Sinopec Group will start pumping the nation's first shale gas from a project in Sichuan province next month, Caixin magazine reported May 15, citing the company.
State Auctions
The government first auctioned exploration blocks last June and awarded blocks to two of the six state-owned companies that were invited. A second auction, delayed at least twice, will be open to privately owned local producers. Overseas companies will remain barred from bidding directly and can invest in ventures led by local explorers.
Even as China's three largest energy companies develop its shale reserves, they continue to snap up assets globally.
PetroChina, Sinopec Group and Cnooc accounted for $68.3 billion of the $100 billion of overseas energy assets that Chinese companies bid for since 2008, according to data compiled by Bloomberg. PetroChina alone bid for $13.1 billion of oil and gas fields and refineries, the data show.
"The expansion of international operations has always been a very important and strategic direction," CFO Zhou said. "We will actively pursue opportunities wherever and whenever they become available, as long as they fit our needs, conform with our strategy and are reasonably priced."
Imports Jump
PetroChina's proven oil reserves totaled 11.1 billion barrels in 2011, a 4.2 percent decline from 2006, company data show. China's oil imports surged 75 percent to 254 million metric tons in the period, according to customs information.
"Judging by the steady rise in China's oil imports over the past decade, the acquisition pace had been too slow, too cautious," Gordon Kwan, head of energy research at Mirae Asset Securities (HK) Ltd., said by e-mail. "PetroChina should leverage its huge balance sheet to do bigger deals in order to meaningfully reduce dependence on foreign crude, and shale gas is not the answer in the short term."
Overseas Ambitions
PetroChina wants half its oil and gas output to come from overseas by the end of the decade, Chairman Jiang Jiemin said in March. Less than a 10th now comes from abroad. The company plans to invest at least $60 billion by 2020 to buy foreign assets.
On top of efforts to acquire reserves and build a global oil-trading business, PetroChina is seeking to forge alliances with its counterparts in oil-rich nations to invest in ventures in China, Zhou said.
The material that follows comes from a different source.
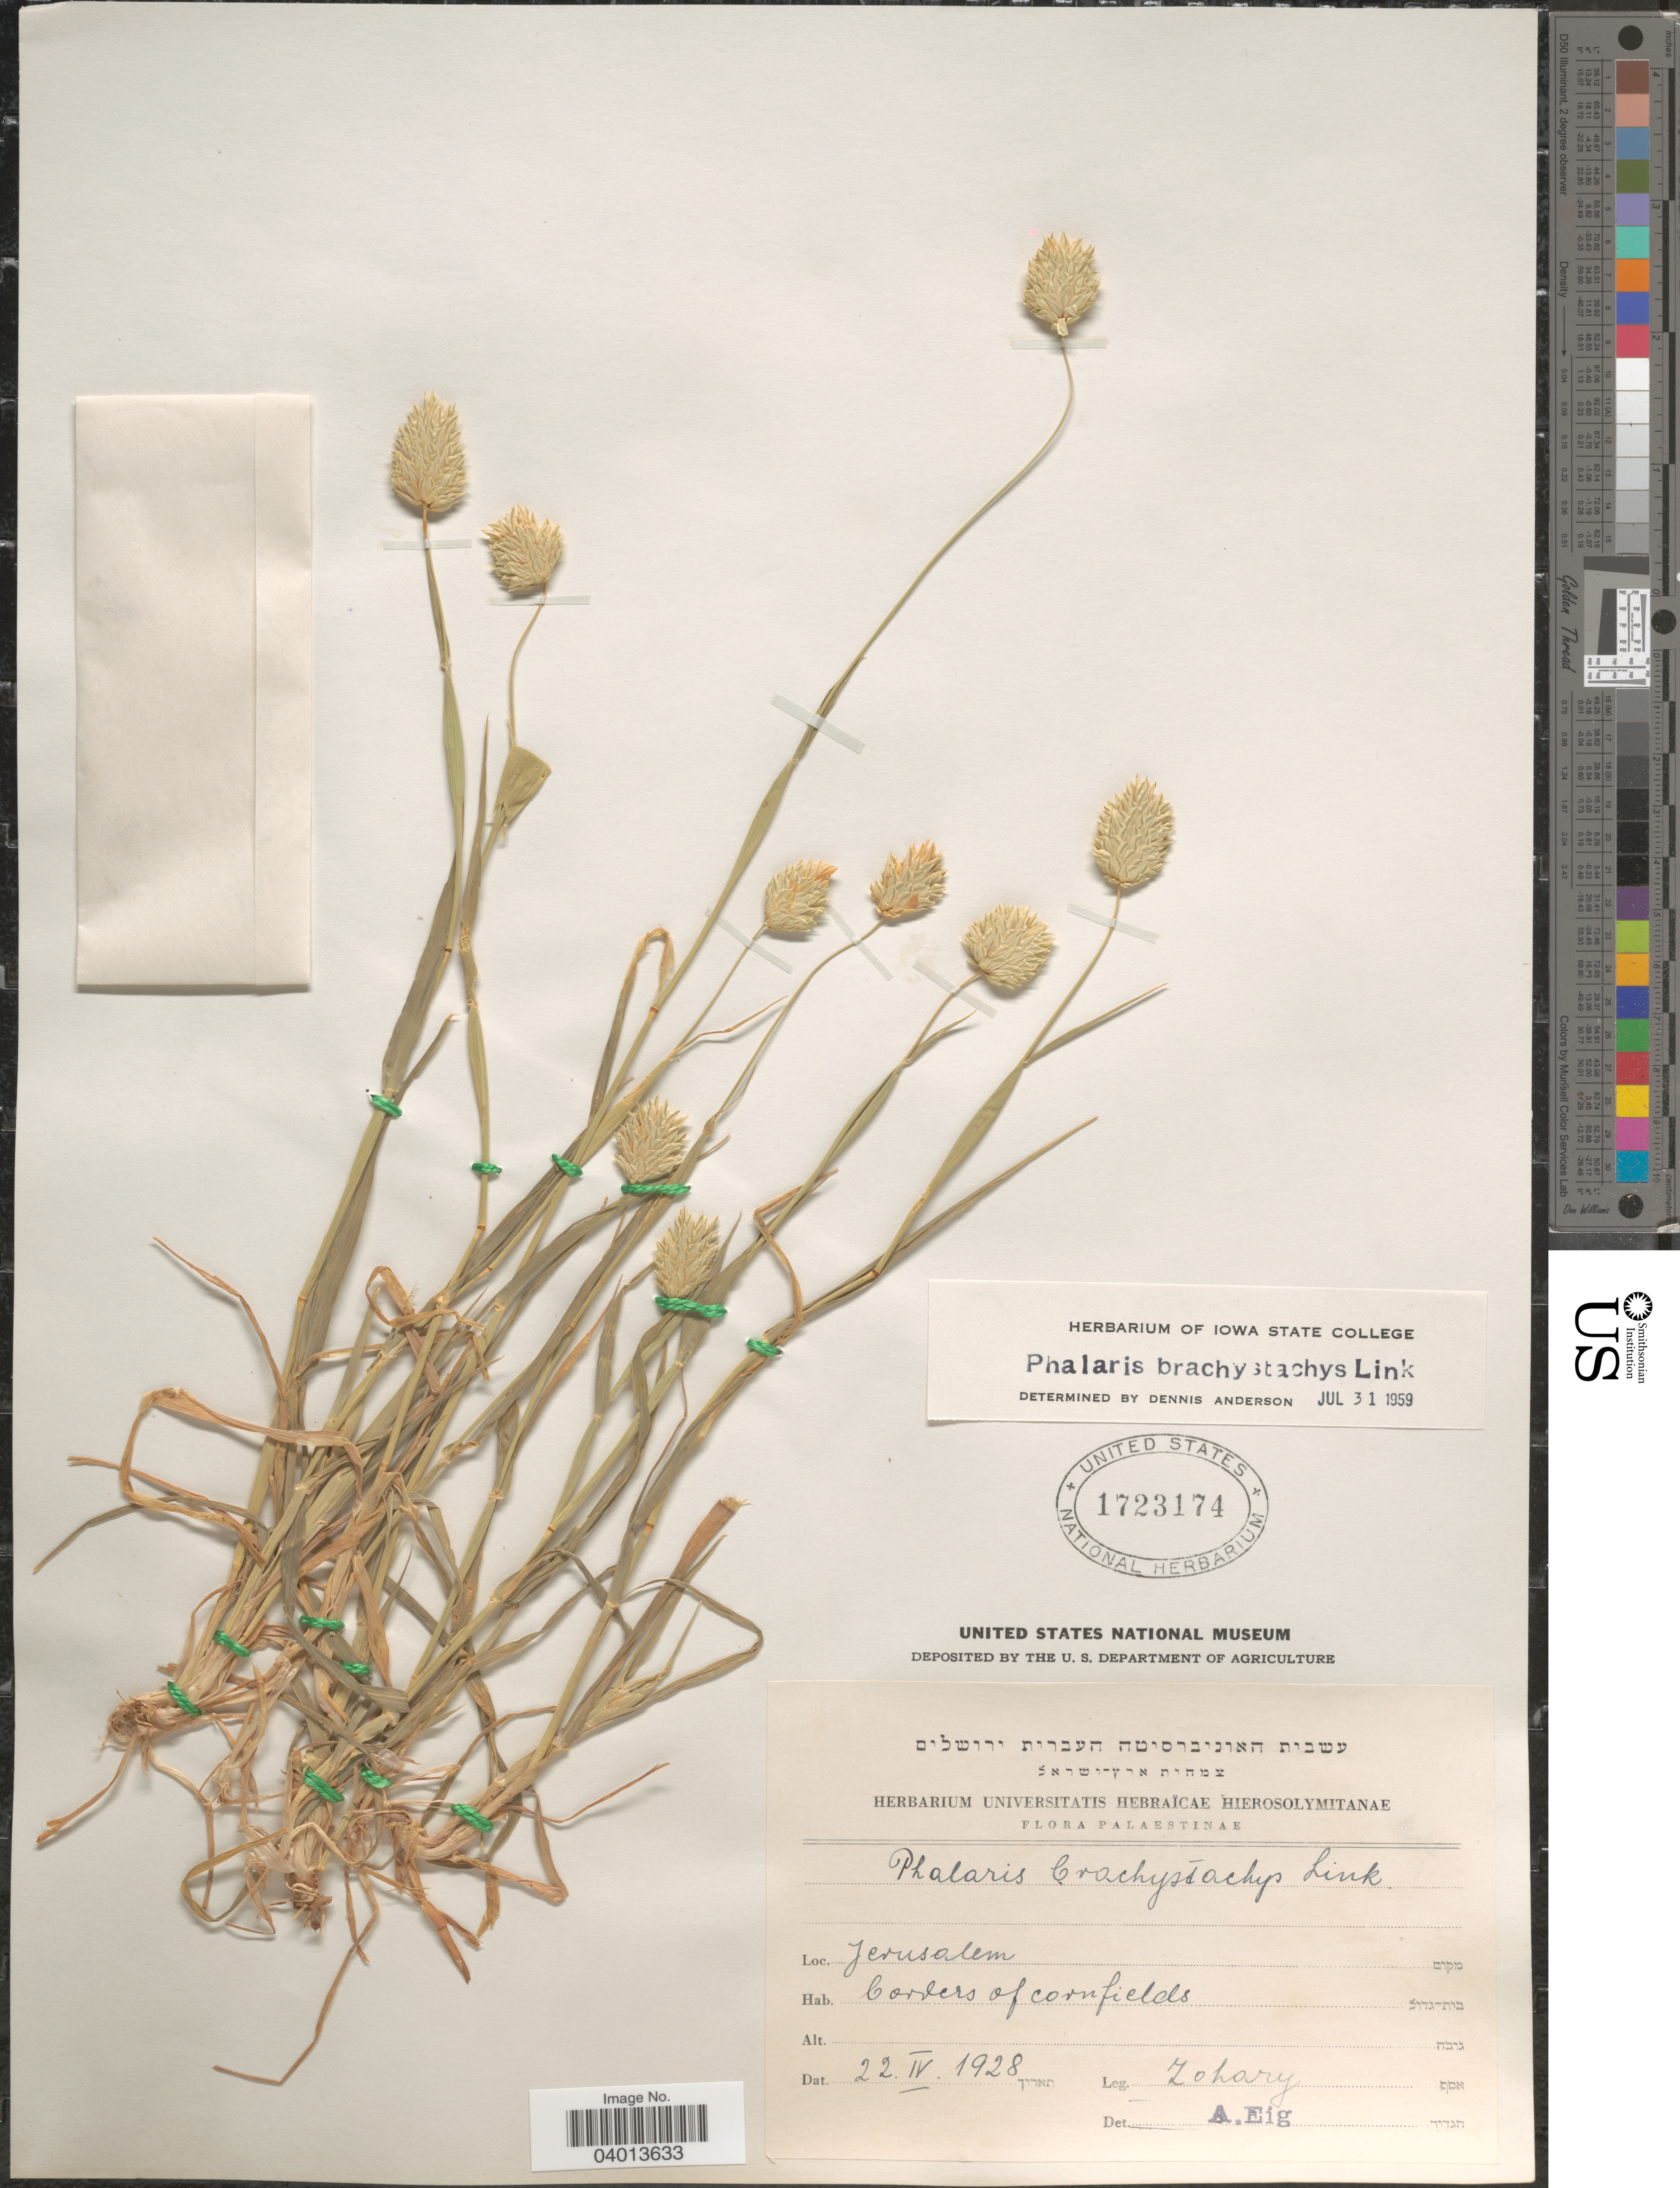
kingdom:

The company is investing with Russia's OAO Rosneft to build a 13 million-ton-a-year oil refinery in China's northern port city of Tianjin. Russian companies will supply 70 percent of the crude for the facility, former First Deputy Prime Minister Igor Sechin said in September 2010.
"We are especially looking for opportunities to cooperate with state-owned companies from resource-rich countries," Zhou said. "That way we can share our resources and control risks."